I am on my way — on something called the Coast Starlight — to Portland, where I will switch to a line that heads northeast. This train’s name is slightly misleading, as it actually left the coast somewhere around San Luis Obispo. From Sacramento we traveled up the center of California, in the dark, though I’m pretty sure I caught the briefest glimpse of Shasta’s sun-blasted peak at daybreak.
If I do decide to jump, it would be good if a horse (a real one) were there, galloping alongside. Maybe a blue-eyed paint pony, brown with splashes of white to match his legs. I would leap into the saddle, exactly as if I knew how to do that, and we would ride off into the hills, to a place where there is no past, no lurking future. This train gives me far too much time, to remember and try to process.
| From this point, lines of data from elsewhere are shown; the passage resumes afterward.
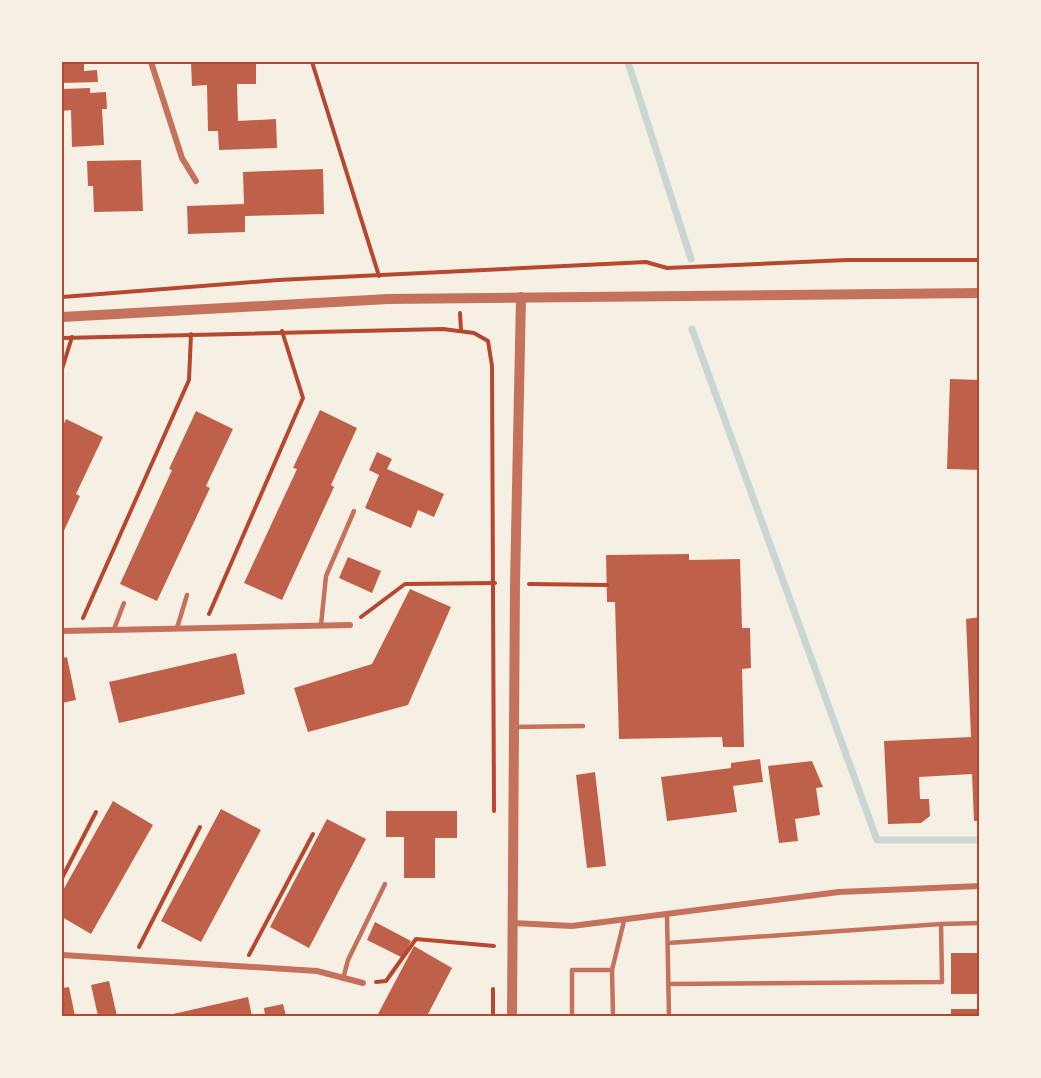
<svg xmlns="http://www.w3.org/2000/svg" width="1041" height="1078" font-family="Inter,sans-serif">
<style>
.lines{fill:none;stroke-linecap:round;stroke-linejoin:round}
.stream{stroke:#c9d6d2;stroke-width:7}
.building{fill:#bf614a}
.path{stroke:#b5482f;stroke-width:4}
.service{stroke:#c5725c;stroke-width:4.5}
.minor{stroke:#c5725c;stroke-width:6}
.tertiary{stroke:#c5725c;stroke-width:10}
.neatline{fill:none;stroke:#b5482f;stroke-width:2}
</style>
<rect width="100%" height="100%" fill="#f6efe4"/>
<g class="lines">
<g class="stream">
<polyline points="628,62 691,259"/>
<polyline points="692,329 877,840 980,840"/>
</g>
</g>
<g class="building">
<polygon points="62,62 84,62 84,71 97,70 98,82 62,83"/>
<polygon points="191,62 256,62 256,84 237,84 238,121 276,119 277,148 219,150 218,131 208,131 207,85 192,86"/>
<polygon points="90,88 90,93 106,92 107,109 102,109 104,145 72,147 71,110 62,111 62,89"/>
<polygon points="141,160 143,211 94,212 93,186 88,186 87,161"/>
<polygon points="323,169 324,214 245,216 245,232 188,234 187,206 244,204 243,172"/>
<polygon points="950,379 980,380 980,470 947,469"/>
<polygon points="320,410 357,428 331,485 334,487 282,600 244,583 297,469 293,468"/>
<polygon points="196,411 233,429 206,486 210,488 157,601 120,584 172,470 169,469"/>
<polygon points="66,419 103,437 76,494 80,496 62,535 62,428"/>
<polygon points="377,452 392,459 387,469 444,494 434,517 418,510 411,528 365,508 379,475 369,470"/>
<polygon points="689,554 689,560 740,559 742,628 750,628 751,668 742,669 744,747 723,747 722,737 619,739 615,602 607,602 606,555"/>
<polygon points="348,557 381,571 372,593 339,578"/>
<polygon points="410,589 451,607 408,705 308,732 294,688 372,664"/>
<polygon points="980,617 980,821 974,821 972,774 919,777 920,799 929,799 930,816 921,823 888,824 884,741 971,737 966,619"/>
<polygon points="236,653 245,694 119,723 109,682"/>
<polygon points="67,657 76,700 62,703 62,658"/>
<polygon points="760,759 763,782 733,786 737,812 667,821 661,777 731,768 731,763"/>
<polygon points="812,761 823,787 816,788 820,815 795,819 798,841 779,843 768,766"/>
<polygon points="595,772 606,866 587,868 576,775"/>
<polygon points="113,801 153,825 91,934 62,917 62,892"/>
<polygon points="221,809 261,830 201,942 161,921"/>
<polygon points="386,811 457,811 457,838 435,838 435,878 404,878 404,837 386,837"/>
<polygon points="327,819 366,839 309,948 270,927"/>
<polygon points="375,922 411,941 403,958 367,940"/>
<polygon points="414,946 452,968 427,1016 377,1016"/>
<rect x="951" y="953" width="29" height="41"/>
<polygon points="109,981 117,1016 98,1016 91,985"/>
<polygon points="69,987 75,1016 62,1016 62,988"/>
<polygon points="248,997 252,1016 164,1016"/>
<polygon points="283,1004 286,1016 265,1016 264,1008"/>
<rect x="951" y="1009" width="29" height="7"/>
</g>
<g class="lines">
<g class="path">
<polyline points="312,62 379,276"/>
<polyline points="62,297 278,280 646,262 667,268 847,260 980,260"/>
<polyline points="460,313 461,330"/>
<polyline points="62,338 443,329 474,333 488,341 492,366 494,811"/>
<polyline points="62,369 72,337"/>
<polyline points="529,584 607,585"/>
<polyline points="209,614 303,398 282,331"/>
<polyline points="361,617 405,584 495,583"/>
<polyline points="83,618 189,380 191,334"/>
<polyline points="62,878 96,812"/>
<polyline points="139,947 200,827"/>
<polyline points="249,955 313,834"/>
<polyline points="376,982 386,981 416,939 494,946"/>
<polyline points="493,1016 493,989"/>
</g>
<g class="service">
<polyline points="321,625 326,576 354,511"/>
<polyline points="177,628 187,595"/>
<polyline points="114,629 124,603"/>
<polyline points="514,727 583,726"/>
<polyline points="667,915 669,1016"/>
<polyline points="668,943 941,924"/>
<polyline points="343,979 348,960 385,884"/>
<polyline points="669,984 942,982 941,924 980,923"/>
<polyline points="572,1016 572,970 612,970"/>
<polyline points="613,1016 612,970 624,921"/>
</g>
<g class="minor">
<polyline points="151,62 182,158 196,181"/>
<polyline points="62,631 350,625"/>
<polyline points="513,923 572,926 839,892 980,886"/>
<polyline points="62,955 317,971 363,983"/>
</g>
<g class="tertiary">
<polyline points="62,317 388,299 980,293"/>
<polyline points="512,1016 515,584 521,297"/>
</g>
</g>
<rect width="1041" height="1078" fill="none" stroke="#f6efe4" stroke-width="126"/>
<rect x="63" y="63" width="915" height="952" class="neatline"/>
</svg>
Everything. All there is or ever was.
The freshest hell has been mostly self-inflicted, sure, but that really is, at this point, beside the point. Because all that matters right now is I am heading back (praying at the very least for a daylong breakdown) to the place where everything I’ve buried all these years waits, resurrected and suspended in the distance; a collectible set of decapitated, snake-haired Gorgon’s heads, hung on my mother’s clothesline to dry.
Jesus. Settle the fuck down .
• • •
After the border we carry on through the western half of Oregon, stopping midmorning at Klamath Falls. I got off another train here, a dozen years ago, and the next morning stood between my mom and dad at Crater Lake, shivering and looking down from the snowy overlook at each other’s wavering reflections, dropping pebbles into the arctic-blue water. My folks had driven from Montana, and I had come from California, presumably to celebrate my birthday. I don’t know if “neutral ground” applied but think there could possibly be some situational equivalent — if we could even have named the situation — but that would have been asking a lot. In any event, turning thirty had freaked me out, partially because it felt so old, but mostly because I don’t suppose I’d ever expected to make it that far. I suspect my parents had been equally astonished and came at least partially to prove to themselves that the birthday girl was no imposter. And because they loved her. Me. That was real.
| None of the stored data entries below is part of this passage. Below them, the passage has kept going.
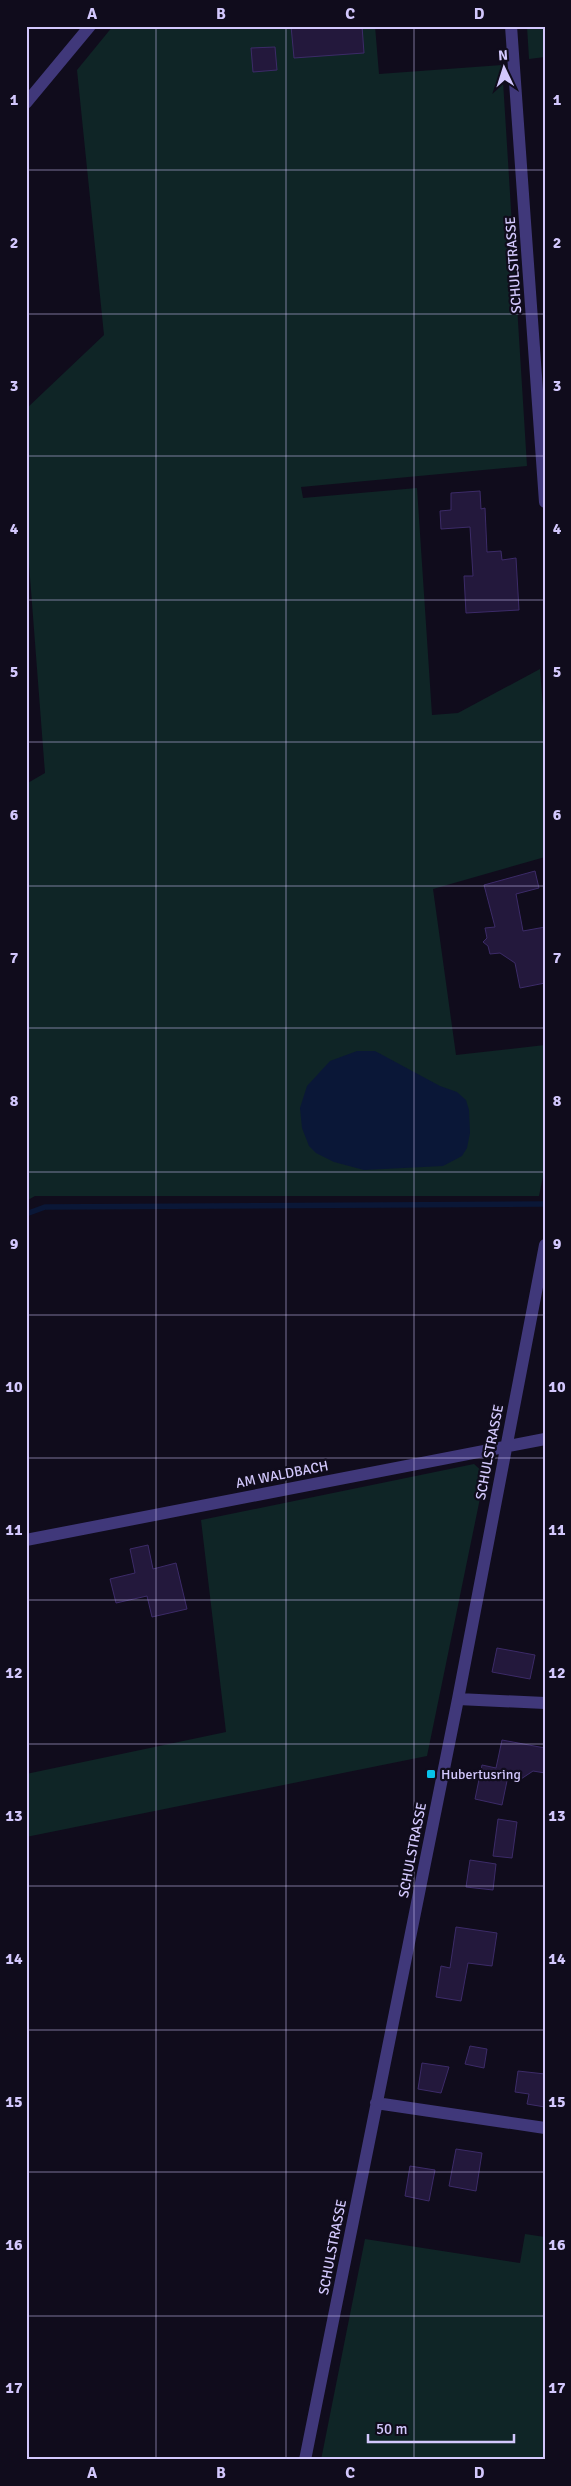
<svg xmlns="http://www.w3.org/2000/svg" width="571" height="2486" font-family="Signika,sans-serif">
  <rect width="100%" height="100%" fill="#100c1c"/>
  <path fill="#0f2526" d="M113 26H375L379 74 502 65 527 466 301 487 303 498 417 488 432 715 458 713 540 669 545 732V857L433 889 456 1055 545 1045V1167L539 1196H35L26 1201V784L45 773 26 525V409L104 335 77 70Z
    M527 26H545V57L529 59Z
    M474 1464 485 1474 427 1756 26 1837V1774L226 1732 201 1520Z
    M525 2234 545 2237V2460H321L365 2239 520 2263Z"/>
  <path fill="#0a1737" d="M357 1051H375L440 1086 457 1092 466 1100 469 1110 470 1133 467 1148 462 1156 443 1166 364 1170 334 1162 316 1153 309 1146 302 1128 300 1108 307 1086 330 1061Z"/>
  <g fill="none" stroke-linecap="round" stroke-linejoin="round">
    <path stroke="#0a1737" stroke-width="5.5" d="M26 1214 45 1207 545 1204"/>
  </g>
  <path fill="#23183c" stroke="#3c2b68" d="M291 26H362L364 53 294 58Z
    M275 47 277 70 253 72 251 48Z
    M480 491 481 509 485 508 487 552 501 551 502 560 516 558 519 610 466 613 464 576H473L470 527 441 529 440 511 451 510V493Z
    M535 871 539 888 516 894 523 931 545 927V983L520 988 515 963 500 953 490 954 488 946 483 942 487 938 485 928 495 927 484 885Z
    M148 1545 153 1569 176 1563 187 1609 152 1617 147 1596 116 1603 110 1579 135 1573 130 1549Z
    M497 1648 535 1655 530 1679 492 1672Z
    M502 1740 545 1748V1773L533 1771 521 1779 508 1776 502 1805 475 1799 482 1765 496 1768Z
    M498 1819 517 1822 512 1858 493 1856Z
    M470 1860 496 1864 493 1890 466 1887Z
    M456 1927 497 1933 492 1966 468 1963 461 2001 436 1997 441 1966 450 1968Z
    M470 2046 487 2049 484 2068 465 2064Z
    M422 2063 449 2067 441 2093 418 2089Z
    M518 2071 545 2074V2107L527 2104 529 2094 515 2092Z
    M456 2149 482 2153 476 2191 449 2186Z
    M410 2166 435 2170 429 2201 405 2196Z"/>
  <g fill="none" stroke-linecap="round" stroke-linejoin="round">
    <path stroke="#40387a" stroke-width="12" d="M511 26 545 502
      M26 103 90 26
      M26 1540 545 1439
      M458 1699 545 1703
      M376 2103 545 2128
      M305 2460 458 1699 545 1245"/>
  </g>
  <path fill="none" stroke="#d3c8fd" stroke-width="1" stroke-opacity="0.55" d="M156 26V2460M286 26V2460M414 26V2460M26 170H545M26 314H545M26 456H545M26 600H545M26 742H545M26 886H545M26 1028H545M26 1172H545M26 1315H545M26 1458H545M26 1600H545M26 1744H545M26 1886H545M26 2030H545M26 2172H545M26 2316H545"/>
  <rect fill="#07c2eb" stroke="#100c1c" stroke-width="2" x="426" y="1769" width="10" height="10" rx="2.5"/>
  <g text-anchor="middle" stroke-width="4.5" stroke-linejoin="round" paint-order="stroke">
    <g font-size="14" fill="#d3c8fd" stroke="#100c1c">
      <text transform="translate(513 265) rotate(-94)" y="5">SCHULSTRASSE</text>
      <text transform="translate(489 1452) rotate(-79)" y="5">SCHULSTRASSE</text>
      <text transform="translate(282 1474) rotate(-11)" y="5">AM WALDBACH</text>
      <text transform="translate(412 1850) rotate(-79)" y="5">SCHULSTRASSE</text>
      <text transform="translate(332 2247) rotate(-79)" y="5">SCHULSTRASSE</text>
    </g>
    <g font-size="14" fill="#d3c8fd" stroke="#100c1c" text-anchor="start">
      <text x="441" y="1779">Hubertusring</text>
    </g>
  </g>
  <rect width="571" height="2486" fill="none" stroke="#100c1c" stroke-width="55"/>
  <g transform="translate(504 68) rotate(356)" stroke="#100c1c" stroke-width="4" paint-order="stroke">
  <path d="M0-4L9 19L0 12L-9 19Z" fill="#d3c8fd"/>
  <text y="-8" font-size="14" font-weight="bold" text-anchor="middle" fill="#d3c8fd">N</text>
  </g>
  <path d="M368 2434v8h146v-8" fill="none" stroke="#d3c8fd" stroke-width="2.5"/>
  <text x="376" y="2434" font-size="15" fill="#d3c8fd" stroke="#100c1c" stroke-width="4" paint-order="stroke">50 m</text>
  <rect x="28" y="28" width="516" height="2430" fill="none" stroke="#d3c8fd" stroke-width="2"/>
  <g font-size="16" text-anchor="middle" font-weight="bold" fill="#d3c8fd">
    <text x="92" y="19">A</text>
    <text x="221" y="19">B</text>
    <text x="350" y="19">C</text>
    <text x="479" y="19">D</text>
    <text x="14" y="105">1</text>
    <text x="557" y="105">1</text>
    <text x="14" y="248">2</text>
    <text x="557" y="248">2</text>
    <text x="14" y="391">3</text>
    <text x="557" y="391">3</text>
    <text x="14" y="534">4</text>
    <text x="557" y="534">4</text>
    <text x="14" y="677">5</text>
    <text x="557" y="677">5</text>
    <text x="14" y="820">6</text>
    <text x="557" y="820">6</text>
    <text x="14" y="963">7</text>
    <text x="557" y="963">7</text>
    <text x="14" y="1106">8</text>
    <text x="557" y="1106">8</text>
    <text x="14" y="1249">9</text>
    <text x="557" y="1249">9</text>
    <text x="14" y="1392">10</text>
    <text x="557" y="1392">10</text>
    <text x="14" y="1535">11</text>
    <text x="557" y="1535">11</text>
    <text x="14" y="1678">12</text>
    <text x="557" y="1678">12</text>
    <text x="14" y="1821">13</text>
    <text x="557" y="1821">13</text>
    <text x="14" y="1964">14</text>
    <text x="557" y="1964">14</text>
    <text x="14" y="2107">15</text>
    <text x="557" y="2107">15</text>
    <text x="14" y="2250">16</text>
    <text x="557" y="2250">16</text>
    <text x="14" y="2393">17</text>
    <text x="557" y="2393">17</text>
    <text x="92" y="2478">A</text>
    <text x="221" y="2478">B</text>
    <text x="350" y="2478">C</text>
    <text x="479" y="2478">D</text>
  </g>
</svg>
When they took me back to the train station the next day, my dad helped me with my bag, even though it was small, and there was hardly anything in it.
He said, “Do you ever think about—?”
“Sometimes. Really, Dad. I will. I still know how to get there. Don’t worry.”
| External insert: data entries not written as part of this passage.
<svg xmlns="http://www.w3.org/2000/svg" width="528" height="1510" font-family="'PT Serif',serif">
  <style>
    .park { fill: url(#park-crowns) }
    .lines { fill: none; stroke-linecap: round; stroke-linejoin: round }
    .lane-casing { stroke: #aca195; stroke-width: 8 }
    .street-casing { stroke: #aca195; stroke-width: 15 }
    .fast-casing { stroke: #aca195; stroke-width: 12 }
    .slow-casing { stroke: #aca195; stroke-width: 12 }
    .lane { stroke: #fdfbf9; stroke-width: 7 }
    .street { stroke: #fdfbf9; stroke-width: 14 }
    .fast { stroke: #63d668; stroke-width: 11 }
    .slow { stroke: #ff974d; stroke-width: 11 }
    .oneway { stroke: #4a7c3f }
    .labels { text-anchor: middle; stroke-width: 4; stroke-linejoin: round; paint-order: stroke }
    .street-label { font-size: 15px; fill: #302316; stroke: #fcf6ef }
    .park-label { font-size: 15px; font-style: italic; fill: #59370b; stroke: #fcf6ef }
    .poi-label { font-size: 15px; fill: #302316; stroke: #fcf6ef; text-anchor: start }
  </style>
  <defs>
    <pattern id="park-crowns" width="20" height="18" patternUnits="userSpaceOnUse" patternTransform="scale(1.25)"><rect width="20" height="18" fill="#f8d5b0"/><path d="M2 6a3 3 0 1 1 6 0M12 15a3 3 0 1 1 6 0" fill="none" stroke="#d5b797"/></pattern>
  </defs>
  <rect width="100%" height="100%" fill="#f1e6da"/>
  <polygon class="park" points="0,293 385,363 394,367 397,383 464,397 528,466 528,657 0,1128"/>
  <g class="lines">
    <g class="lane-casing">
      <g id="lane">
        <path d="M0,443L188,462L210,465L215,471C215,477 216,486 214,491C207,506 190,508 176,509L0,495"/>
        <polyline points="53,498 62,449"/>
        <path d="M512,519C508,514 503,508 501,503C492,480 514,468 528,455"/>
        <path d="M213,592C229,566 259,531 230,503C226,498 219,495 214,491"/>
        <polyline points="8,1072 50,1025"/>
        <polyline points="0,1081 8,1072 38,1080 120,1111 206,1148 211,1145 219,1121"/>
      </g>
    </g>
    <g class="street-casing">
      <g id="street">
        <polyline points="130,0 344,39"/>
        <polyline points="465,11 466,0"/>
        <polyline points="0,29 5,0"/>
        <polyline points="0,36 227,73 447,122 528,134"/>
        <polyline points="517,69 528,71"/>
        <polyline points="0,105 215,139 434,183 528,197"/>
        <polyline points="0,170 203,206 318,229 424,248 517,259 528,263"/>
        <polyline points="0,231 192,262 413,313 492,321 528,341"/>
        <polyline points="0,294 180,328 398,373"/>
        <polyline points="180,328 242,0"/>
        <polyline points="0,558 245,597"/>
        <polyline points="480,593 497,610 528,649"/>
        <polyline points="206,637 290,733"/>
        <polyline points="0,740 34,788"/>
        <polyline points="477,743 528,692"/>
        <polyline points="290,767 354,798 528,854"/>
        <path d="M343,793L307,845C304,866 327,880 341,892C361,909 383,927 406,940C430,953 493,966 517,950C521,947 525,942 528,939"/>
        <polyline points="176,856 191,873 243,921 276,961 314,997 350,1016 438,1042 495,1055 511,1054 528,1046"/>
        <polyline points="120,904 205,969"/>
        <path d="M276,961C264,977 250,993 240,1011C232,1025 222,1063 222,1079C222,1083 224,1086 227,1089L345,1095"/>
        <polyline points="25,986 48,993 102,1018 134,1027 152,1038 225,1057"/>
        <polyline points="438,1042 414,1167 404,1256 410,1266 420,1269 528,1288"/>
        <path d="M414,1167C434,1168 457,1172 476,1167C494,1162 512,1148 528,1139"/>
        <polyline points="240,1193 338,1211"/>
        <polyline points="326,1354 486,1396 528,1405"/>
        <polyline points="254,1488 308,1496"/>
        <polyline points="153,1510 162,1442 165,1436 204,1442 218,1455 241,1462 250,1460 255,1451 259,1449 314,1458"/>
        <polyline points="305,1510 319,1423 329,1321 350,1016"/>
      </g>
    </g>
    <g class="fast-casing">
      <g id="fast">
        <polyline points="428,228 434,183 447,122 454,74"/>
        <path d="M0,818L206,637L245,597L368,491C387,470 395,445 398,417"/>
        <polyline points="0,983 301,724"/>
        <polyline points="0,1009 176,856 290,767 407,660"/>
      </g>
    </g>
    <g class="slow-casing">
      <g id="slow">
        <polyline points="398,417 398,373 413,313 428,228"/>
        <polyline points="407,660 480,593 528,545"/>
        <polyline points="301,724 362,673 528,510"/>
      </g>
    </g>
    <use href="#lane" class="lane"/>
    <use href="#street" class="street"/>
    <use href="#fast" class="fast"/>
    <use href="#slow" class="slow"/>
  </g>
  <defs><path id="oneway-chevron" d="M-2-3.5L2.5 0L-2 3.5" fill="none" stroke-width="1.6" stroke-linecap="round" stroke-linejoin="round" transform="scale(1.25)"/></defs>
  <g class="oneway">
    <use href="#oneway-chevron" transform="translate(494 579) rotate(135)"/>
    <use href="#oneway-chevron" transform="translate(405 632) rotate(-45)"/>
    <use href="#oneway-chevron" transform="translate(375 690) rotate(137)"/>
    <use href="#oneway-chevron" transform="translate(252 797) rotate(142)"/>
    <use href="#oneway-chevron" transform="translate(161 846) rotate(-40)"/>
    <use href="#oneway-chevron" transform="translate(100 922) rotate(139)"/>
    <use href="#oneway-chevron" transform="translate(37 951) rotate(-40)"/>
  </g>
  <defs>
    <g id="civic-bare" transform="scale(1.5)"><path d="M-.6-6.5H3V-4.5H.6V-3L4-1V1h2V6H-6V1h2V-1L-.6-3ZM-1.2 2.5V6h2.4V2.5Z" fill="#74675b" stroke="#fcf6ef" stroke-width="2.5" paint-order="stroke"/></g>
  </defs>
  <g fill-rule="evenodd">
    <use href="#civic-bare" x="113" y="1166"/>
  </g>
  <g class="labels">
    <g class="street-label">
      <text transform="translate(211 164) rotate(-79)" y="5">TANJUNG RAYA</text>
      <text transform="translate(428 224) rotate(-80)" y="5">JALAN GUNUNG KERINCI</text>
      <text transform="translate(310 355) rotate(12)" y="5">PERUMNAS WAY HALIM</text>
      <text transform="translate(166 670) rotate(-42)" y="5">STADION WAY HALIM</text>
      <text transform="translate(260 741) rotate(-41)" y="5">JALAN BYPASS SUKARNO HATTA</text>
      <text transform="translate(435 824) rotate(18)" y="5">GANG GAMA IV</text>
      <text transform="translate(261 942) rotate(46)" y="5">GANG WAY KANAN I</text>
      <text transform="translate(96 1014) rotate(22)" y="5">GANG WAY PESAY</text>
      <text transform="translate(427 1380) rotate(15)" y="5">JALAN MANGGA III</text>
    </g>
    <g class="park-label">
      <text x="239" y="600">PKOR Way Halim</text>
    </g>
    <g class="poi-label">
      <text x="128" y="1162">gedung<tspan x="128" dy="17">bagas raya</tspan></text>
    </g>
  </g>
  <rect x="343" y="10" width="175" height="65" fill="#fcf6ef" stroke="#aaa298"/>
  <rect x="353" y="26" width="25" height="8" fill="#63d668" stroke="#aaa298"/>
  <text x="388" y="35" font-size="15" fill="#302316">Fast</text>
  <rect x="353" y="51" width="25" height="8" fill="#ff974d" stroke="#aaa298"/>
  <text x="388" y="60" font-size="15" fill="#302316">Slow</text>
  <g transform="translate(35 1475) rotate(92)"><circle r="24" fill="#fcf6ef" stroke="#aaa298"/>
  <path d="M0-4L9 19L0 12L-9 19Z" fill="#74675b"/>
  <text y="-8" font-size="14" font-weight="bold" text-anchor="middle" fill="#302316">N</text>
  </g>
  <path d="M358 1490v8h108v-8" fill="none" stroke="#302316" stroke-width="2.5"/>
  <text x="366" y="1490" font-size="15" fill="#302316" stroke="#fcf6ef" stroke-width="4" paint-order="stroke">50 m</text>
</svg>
“Okay, then,” he said. “I won’t.” It would never occur to him I didn’t mean it, and I have always envied that kind of trust. And I did mean it, for someday, and someday comes whether or not it suits all your well-laid plans, or the ones that were not laid (or plans) at all.
There had been no fighting when I left home, no falling-out — I simply went away. Or not simply so much as quietly, as there hadn’t really been anything simple about it. In almost twenty-five years we have met only that once, though contact has grown more frequent, and easier, as we have finally come to our own terms, I suppose, with all the freight of family and love and losing and not exactly telling the truth, to ourselves or to each other. It has become bearable, but only in retrospect. No clear delineation in the arc of time’s passing, just the realization that we have all, somehow, survived (three out of four, anyway, so I guess “all” really means the ones we know for sure are still standing). For the standing ones, there has been life. Lives. More than one each, I reckon. For me? For sure.
In Portland, I find the right track in the huge old station, but no train. I wander the neighborhood for a while, find myself at the river, and am happy, for this moment, to be there. It is always good to be near water, and I already feel the dull ache of missing the ocean. Of all the mind- and body-altering substances I dipped myself into in San Francisco, the ocean, as it turns out, finally proved the most addictive.